Robust ML: Progress, challenges, and a new perspective
Dimitris Tsipras
Recent progress has made the deployment of machines learning (ML) systems in the real world an imminent possibility.
But are our current ML systems really up to the task?
In this talk, I will discuss the pervasive brittleness of existing ML tools and offer a new perspective on how it arises. I will then describe a conceptual framework that aims to deliver models that are more reliable, and robust to adversarial manipulation. Finally, I will outline how this framework constitutes a new learning paradigm, how it differs from the classic perspective, and what benefits it provides, beyond robustness itself.
Private Identity Testing for High Dimensional Distributions
Lydia Zakynthinou
As hypothesis tests are applied to sensitive data in a myriad of settings, an urgent need arises for tests that respect the privacy of their participants' data. Differential privacy is a mathematically rigorous technique that has become the standard for ensuring privacy in machine learning models and has been adopted in several real-world applications, although constructing sample-efficient private algorithms has been a challenge, especially for high-dimensional data.
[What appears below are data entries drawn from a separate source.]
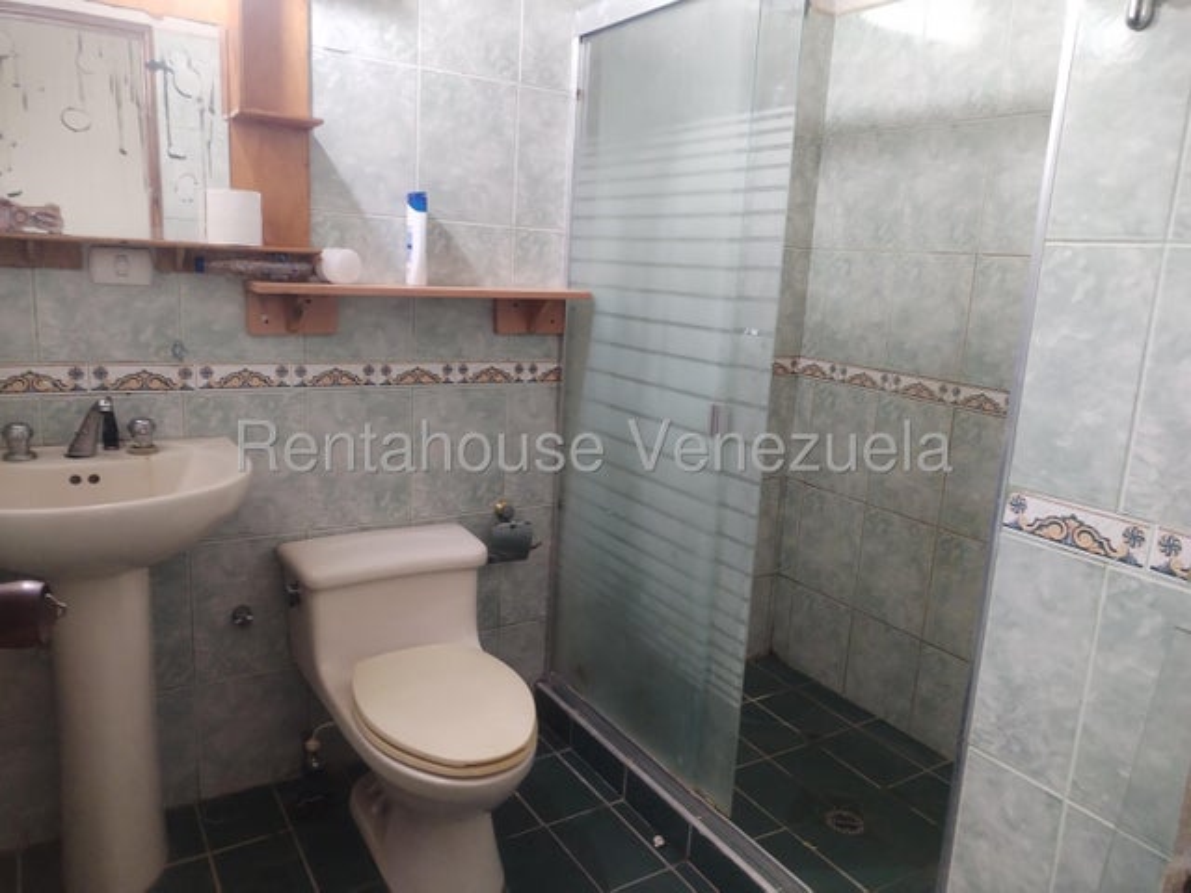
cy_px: 446
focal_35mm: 29
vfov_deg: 48.2
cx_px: 596
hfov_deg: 61.7
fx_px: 998
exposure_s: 1/25
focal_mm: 4.75
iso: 886
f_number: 1.8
In this work we present novel differentially private identity (goodness-of-fit) testers for natural and widely studied classes of multivariate product distributions: d-dimensional Gaussians with known covariance and product distributions over {-1,+1}
d. Our testers have improved sample complexity compared to those derived from previous techniques, and are the first testers whose sample complexity matches the order-optimal non-private sample complexity in many parameter regimes. We construct two types of testers, exhibiting tradeoffs between sample complexity and computational complexity. In this talk, I will describe the computationally inefficient and efficient testers for product distributions, sketching the two different techniques behind these algorithms.
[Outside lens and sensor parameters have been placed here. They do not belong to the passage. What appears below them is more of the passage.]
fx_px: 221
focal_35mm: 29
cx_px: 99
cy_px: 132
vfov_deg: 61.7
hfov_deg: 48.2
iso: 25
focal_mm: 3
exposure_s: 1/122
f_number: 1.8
This is joint work with Clément Canonne, Gautam Kamath, Audra McMillan, and Jonathan Ullman.
Grinding the Space: Learning to Classify Against Strategic Agents
Chara Podimata
We study the problem of online learning in strategic classification settings from the perspective of the learner, who is repeatedly facing myopically rational strategic agents. We model this interplay as a repeated Stackelberg game, where at each timestep the learner deploys a high-dimensional linear classifier first and an agent, after observing the classifier, along with his real feature vector, and according to his underlying utility function, best-responds with a (potentially altered) feature vector. We measure the performance of the learner in terms of Stackelberg regret for her 0 - 1 loss function.
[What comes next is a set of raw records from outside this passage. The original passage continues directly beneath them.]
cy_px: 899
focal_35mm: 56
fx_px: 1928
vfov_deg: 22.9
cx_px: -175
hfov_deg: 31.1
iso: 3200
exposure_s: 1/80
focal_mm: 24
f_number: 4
Surprisingly, we prove that in strategic settings like the one considered in this paper there exist worst-case scenarios, where any sequence of actions providing sublinear external regret might result in linear Stackelberg regret and vice versa. We then provide the Grinder Algorithm, an adaptive discretization algorithm, potentially of independent interest in the online learning community, and prove its data-dependent upper bound on the Stackelberg regret given oracle access, while being computationally efficient. We also provide a nearly matching lower bound for the problem of strategic classification. We complement our theoretical analysis with simulation results, which suggest that our algorithm outperforms the benchmarks, even given access to approximation oracles. Our results advance the known state-of-the-art results in the growing literature of online learning from revealed preferences, which has so far focused on
smoother
utility and loss functions from the perspective of the agents and the learner respectively.
This is joint work with Yiling Chen (Harvard) and Yang Liu (UC Santa Cruz).